▼
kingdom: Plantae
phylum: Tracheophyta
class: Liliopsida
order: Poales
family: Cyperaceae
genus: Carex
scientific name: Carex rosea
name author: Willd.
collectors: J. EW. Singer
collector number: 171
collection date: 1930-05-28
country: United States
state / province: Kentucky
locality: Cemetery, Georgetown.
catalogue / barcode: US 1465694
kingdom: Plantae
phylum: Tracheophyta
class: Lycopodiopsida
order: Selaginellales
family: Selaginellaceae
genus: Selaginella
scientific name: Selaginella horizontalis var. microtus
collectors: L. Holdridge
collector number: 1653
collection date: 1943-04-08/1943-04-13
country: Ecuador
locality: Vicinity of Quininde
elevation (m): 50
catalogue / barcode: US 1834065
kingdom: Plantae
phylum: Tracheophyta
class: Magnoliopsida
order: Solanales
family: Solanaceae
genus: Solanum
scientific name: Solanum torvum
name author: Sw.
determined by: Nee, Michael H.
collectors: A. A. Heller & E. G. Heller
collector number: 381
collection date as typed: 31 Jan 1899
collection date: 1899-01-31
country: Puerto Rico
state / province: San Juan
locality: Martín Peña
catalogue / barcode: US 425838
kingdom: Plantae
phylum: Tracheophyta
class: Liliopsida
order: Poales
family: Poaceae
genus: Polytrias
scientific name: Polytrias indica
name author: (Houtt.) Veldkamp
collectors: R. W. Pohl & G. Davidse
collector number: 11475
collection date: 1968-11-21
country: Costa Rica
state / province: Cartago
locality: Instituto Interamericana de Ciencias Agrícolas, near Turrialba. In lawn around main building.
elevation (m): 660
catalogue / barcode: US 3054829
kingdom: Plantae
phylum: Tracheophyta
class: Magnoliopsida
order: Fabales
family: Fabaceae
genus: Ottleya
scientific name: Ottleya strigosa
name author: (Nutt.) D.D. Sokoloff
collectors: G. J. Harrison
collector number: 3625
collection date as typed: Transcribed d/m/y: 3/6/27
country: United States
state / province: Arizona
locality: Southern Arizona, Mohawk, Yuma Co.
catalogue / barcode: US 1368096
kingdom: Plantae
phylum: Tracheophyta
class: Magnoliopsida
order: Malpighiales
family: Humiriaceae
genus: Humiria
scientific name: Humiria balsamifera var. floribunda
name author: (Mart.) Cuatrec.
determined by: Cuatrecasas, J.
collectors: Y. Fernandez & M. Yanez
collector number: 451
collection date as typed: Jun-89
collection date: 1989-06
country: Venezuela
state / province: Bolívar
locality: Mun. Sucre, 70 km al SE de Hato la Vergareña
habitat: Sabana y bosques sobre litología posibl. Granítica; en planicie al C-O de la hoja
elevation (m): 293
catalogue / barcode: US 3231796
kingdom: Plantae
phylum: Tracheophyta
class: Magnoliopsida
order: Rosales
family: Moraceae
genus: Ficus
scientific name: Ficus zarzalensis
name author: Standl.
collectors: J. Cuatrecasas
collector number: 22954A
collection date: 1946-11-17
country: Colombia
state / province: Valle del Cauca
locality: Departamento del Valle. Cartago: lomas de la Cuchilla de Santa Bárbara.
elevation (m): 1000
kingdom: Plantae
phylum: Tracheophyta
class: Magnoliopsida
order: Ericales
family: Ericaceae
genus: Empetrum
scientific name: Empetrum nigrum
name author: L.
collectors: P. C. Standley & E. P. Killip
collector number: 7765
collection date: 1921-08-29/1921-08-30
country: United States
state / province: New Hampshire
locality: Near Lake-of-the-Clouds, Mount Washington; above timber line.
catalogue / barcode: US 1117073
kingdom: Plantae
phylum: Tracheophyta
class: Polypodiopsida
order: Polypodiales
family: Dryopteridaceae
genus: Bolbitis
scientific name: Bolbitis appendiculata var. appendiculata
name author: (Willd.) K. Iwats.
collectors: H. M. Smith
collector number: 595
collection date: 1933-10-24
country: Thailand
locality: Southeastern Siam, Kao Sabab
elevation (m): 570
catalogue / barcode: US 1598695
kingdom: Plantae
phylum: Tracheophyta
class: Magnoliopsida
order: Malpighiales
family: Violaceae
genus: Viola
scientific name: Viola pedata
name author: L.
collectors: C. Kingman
▲
Rewrite every line of the listing above, changing "locality" to "site" wherever it appears and leaving everything else unchanged.

kingdom: Plantae
phylum: Tracheophyta
class: Liliopsida
order: Poales
family: Cyperaceae
genus: Carex
scientific name: Carex rosea
name author: Willd.
collectors: J. EW. Singer
collector number: 171
collection date: 1930-05-28
country: United States
state / province: Kentucky
site: Cemetery, Georgetown.
catalogue / barcode: US 1465694
kingdom: Plantae
phylum: Tracheophyta
class: Lycopodiopsida
order: Selaginellales
family: Selaginellaceae
genus: Selaginella
scientific name: Selaginella horizontalis var. microtus
collectors: L. Holdridge
collector number: 1653
collection date: 1943-04-08/1943-04-13
country: Ecuador
site: Vicinity of Quininde
elevation (m): 50
catalogue / barcode: US 1834065
kingdom: Plantae
phylum: Tracheophyta
class: Magnoliopsida
order: Solanales
family: Solanaceae
genus: Solanum
scientific name: Solanum torvum
name author: Sw.
determined by: Nee, Michael H.
collectors: A. A. Heller & E. G. Heller
collector number: 381
collection date as typed: 31 Jan 1899
collection date: 1899-01-31
country: Puerto Rico
state / province: San Juan
site: Martín Peña
catalogue / barcode: US 425838
kingdom: Plantae
phylum: Tracheophyta
class: Liliopsida
order: Poales
family: Poaceae
genus: Polytrias
scientific name: Polytrias indica
name author: (Houtt.) Veldkamp
collectors: R. W. Pohl & G. Davidse
collector number: 11475
collection date: 1968-11-21
country: Costa Rica
state / province: Cartago
site: Instituto Interamericana de Ciencias Agrícolas, near Turrialba. In lawn around main building.
elevation (m): 660
catalogue / barcode: US 3054829
kingdom: Plantae
phylum: Tracheophyta
class: Magnoliopsida
order: Fabales
family: Fabaceae
genus: Ottleya
scientific name: Ottleya strigosa
name author: (Nutt.) D.D. Sokoloff
collectors: G. J. Harrison
collector number: 3625
collection date as typed: Transcribed d/m/y: 3/6/27
country: United States
state / province: Arizona
site: Southern Arizona, Mohawk, Yuma Co.
catalogue / barcode: US 1368096
kingdom: Plantae
phylum: Tracheophyta
class: Magnoliopsida
order: Malpighiales
family: Humiriaceae
genus: Humiria
scientific name: Humiria balsamifera var. floribunda
name author: (Mart.) Cuatrec.
determined by: Cuatrecasas, J.
collectors: Y. Fernandez & M. Yanez
collector number: 451
collection date as typed: Jun-89
collection date: 1989-06
country: Venezuela
state / province: Bolívar
site: Mun. Sucre, 70 km al SE de Hato la Vergareña
habitat: Sabana y bosques sobre litología posibl. Granítica; en planicie al C-O de la hoja
elevation (m): 293
catalogue / barcode: US 3231796
kingdom: Plantae
phylum: Tracheophyta
class: Magnoliopsida
order: Rosales
family: Moraceae
genus: Ficus
scientific name: Ficus zarzalensis
name author: Standl.
collectors: J. Cuatrecasas
collector number: 22954A
collection date: 1946-11-17
country: Colombia
state / province: Valle del Cauca
site: Departamento del Valle. Cartago: lomas de la Cuchilla de Santa Bárbara.
elevation (m): 1000
kingdom: Plantae
phylum: Tracheophyta
class: Magnoliopsida
order: Ericales
family: Ericaceae
genus: Empetrum
scientific name: Empetrum nigrum
name author: L.
collectors: P. C. Standley & E. P. Killip
collector number: 7765
collection date: 1921-08-29/1921-08-30
country: United States
state / province: New Hampshire
site: Near Lake-of-the-Clouds, Mount Washington; above timber line.
catalogue / barcode: US 1117073
kingdom: Plantae
phylum: Tracheophyta
class: Polypodiopsida
order: Polypodiales
family: Dryopteridaceae
genus: Bolbitis
scientific name: Bolbitis appendiculata var. appendiculata
name author: (Willd.) K. Iwats.
collectors: H. M. Smith
collector number: 595
collection date: 1933-10-24
country: Thailand
site: Southeastern Siam, Kao Sabab
elevation (m): 570
catalogue / barcode: US 1598695
kingdom: Plantae
phylum: Tracheophyta
class: Magnoliopsida
order: Malpighiales
family: Violaceae
genus: Viola
scientific name: Viola pedata
name author: L.
collectors: C. Kingman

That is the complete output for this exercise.